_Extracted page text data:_
*** Begin section ***

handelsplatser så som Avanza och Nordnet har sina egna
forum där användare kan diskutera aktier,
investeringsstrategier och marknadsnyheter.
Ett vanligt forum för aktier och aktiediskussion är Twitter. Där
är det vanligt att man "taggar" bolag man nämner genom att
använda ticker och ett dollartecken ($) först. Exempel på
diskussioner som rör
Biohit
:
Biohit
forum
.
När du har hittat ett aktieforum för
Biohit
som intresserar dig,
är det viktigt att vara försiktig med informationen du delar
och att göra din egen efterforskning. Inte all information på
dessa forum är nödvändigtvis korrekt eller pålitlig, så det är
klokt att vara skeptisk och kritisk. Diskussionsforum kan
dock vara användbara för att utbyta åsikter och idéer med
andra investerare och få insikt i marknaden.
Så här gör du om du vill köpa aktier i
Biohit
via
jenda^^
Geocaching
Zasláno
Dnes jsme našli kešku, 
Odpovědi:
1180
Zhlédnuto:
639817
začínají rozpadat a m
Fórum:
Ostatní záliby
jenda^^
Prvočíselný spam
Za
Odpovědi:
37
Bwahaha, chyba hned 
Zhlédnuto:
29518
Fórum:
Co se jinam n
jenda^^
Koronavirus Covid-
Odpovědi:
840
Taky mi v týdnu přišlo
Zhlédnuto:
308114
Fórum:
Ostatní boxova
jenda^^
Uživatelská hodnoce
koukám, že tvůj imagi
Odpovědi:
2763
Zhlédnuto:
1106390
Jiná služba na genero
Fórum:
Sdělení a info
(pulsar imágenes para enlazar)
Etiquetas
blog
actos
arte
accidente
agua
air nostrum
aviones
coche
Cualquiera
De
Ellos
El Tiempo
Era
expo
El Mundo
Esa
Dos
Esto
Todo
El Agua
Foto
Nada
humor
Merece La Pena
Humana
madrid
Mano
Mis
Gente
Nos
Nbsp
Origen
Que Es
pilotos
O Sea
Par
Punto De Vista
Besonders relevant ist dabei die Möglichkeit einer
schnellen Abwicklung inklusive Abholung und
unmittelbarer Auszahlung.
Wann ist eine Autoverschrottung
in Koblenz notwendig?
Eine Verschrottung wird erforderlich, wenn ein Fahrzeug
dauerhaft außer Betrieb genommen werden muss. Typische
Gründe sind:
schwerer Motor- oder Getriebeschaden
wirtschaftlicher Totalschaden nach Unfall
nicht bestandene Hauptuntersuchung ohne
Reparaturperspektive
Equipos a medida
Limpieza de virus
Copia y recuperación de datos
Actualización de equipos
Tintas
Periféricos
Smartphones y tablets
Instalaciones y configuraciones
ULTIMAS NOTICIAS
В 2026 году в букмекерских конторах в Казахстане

*** End section ***

_EXERCISE DETAILS:_ In the records above, some lines hold the word "aktier"; copy each such line.

_ANSWER TO THIS PROBLEM:_
forum där användare kan diskutera aktier,
Ett vanligt forum för aktier och aktiediskussion är Twitter. Där
Så här gör du om du vill köpa aktier i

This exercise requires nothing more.